I was thinking of having my Rails app creating a new worker (Middleman.NEW_worker ...) EVERYTIME a time-consuming task is requested. As a result, I could have thousands of workers running at the same time. In my case, my Rails don't need to monitor the worker status, so I can just use #exit when a worker is done with its task.
Questions:
1. Should I create a new worker everytime like that? Or just having 1 worker, and call async_some_method() when I need to do some long running task? Is this where thread_pool come into place?
2. If I should create a new worker everytime, is there any reason why I shouldn't put the time-consuming task inside the worker's create() method?

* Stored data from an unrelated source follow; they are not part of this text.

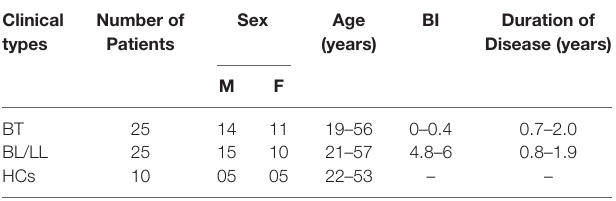
TaBle 1 | Clinical details of 50 newly diagnosed untreated leprosy patients and 10 HC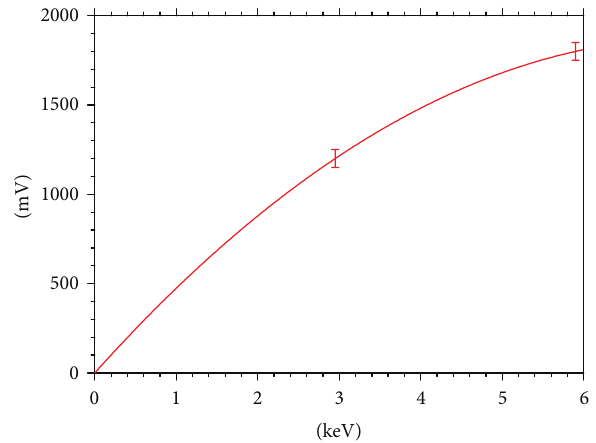
Figure 7: An observed amplitude of the pulse as a function of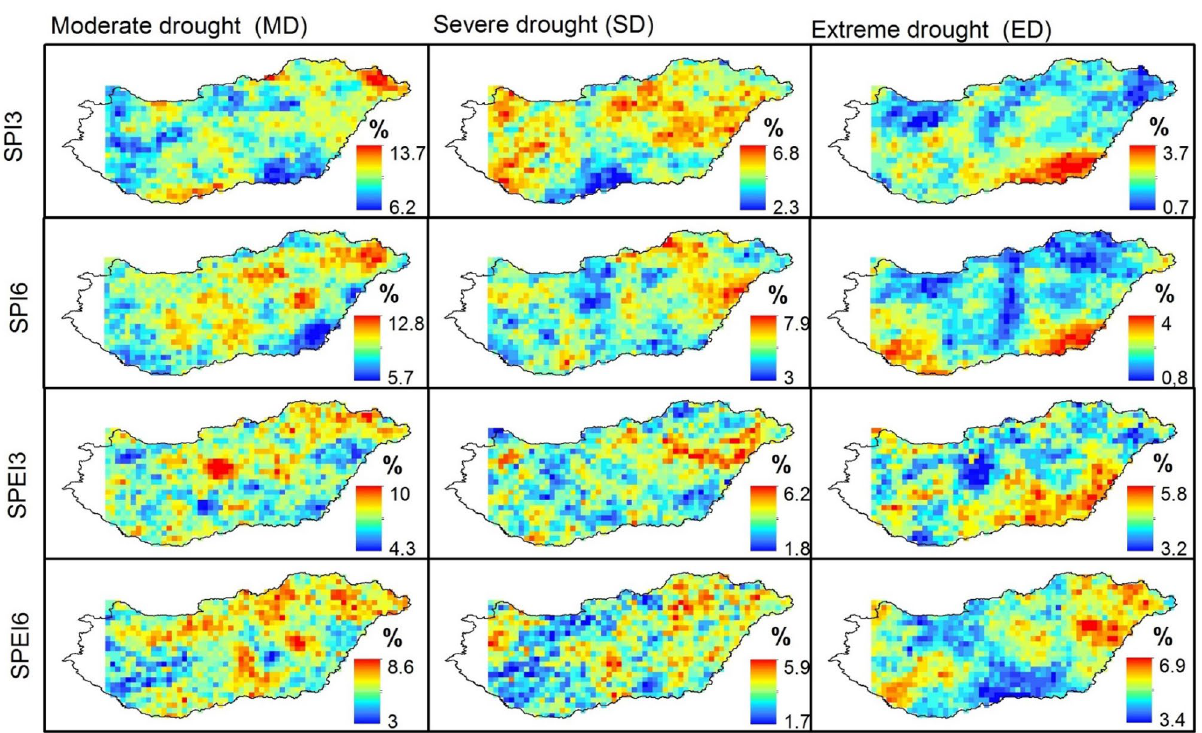
Figure 5. Spatial distribution of tdd of SPI/SPEI-3-6 between 1961 and 2010 over Hungary (maps were generated using ArcGIS 10.5 (https:// www. esri. com/ en- us/ about/ about- esri/ overv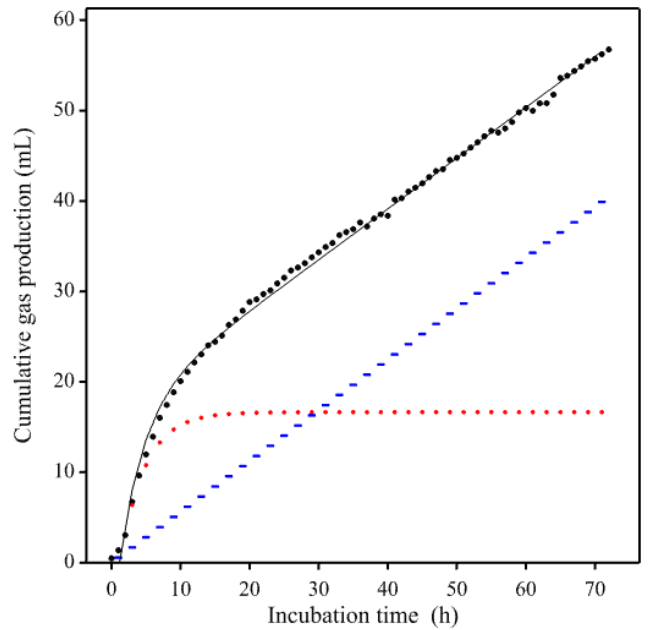
Figure 4. Example of a non-standard gas production curve taken from Garber et al. [19] (curve for a hay treated with 0.75 mL enzyme solution per kg dry mater and incubated with an equine fecal inoculum) showing an additional linear trend (in blue) covering the asymptotic region of the underlying growth-like curve (in red). The continuous black line shows the fitted model (a generalized Mitscherlich + linear) and the dots represent observed data points (those taken 2 hourly).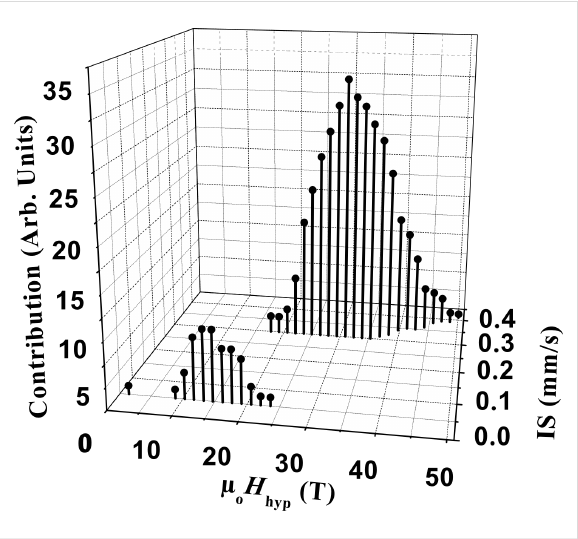
Figure 5: Distributions of the IS and the µ 0 H hyp used to fit the experi- mental Mössbauer spectrum measured at 5 K.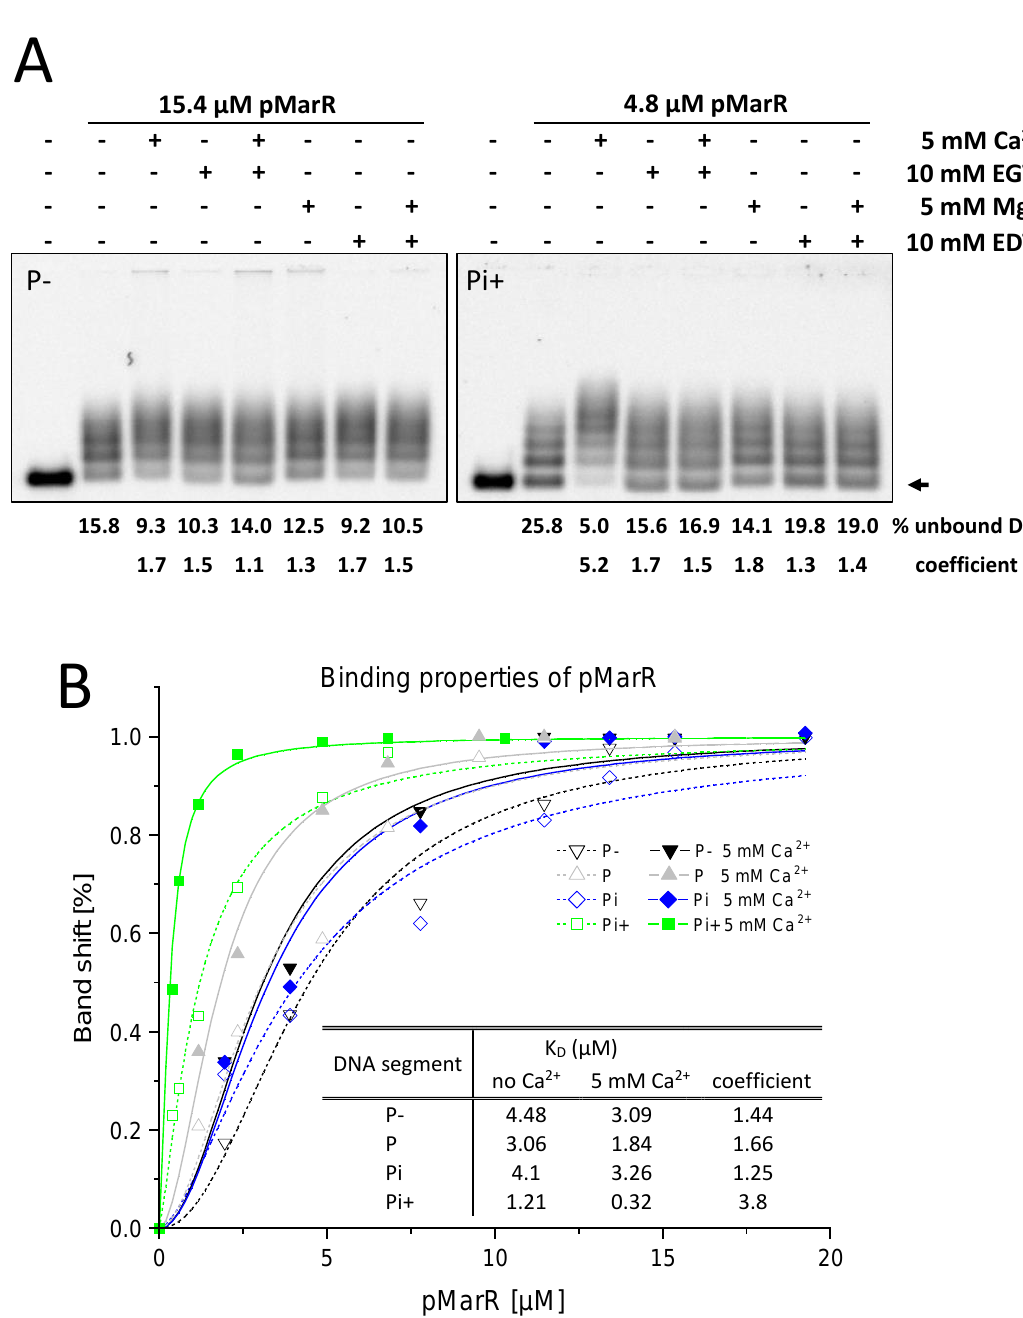
Figure 2. DNA-binding properties of purified recombinant pMarR protein. ( A ) pMarR DNA binding was tested by EMSA using Cy5-labeled rne P − and Pi+ DNA segments. Binding reactions contained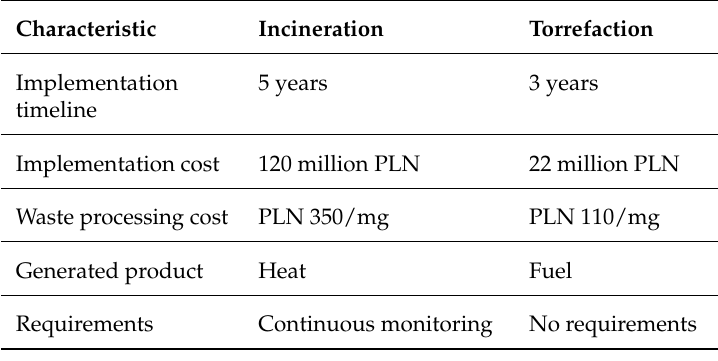
Table 7. Comparison of incineration vs. torrefaction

3. At the Linux prompt, is there a way I can monitor how many workers are currently active?
Thank you everyone for your help.
Tuong
-----Original Message-----
From: hemant [mailto:gethemant at gmail.com]
Sent: Friday, February 27, 2009 12:18 AM
To: Raghu Srinivasan
Cc: Le, Tuong; backgroundrb-devel at rubyforge.org
Subject: Re: [Backgroundrb-devel] When does a worker terminate
On Fri, Feb 27, 2009 at 12:18 PM, Raghu Srinivasan
<raghu.srinivasan at gmail.com> wrote:
> Hemant - I thought that script/background start starts all workers
> and script/background stop stops all workers.
> How does one explicitly close/exit a particular worker from within Rails?
>
You can call #delete on worker. For example:
MiddleMan.worker("worker_name",<optional_worker_key>).delete
Or you can call #exit from within the worker.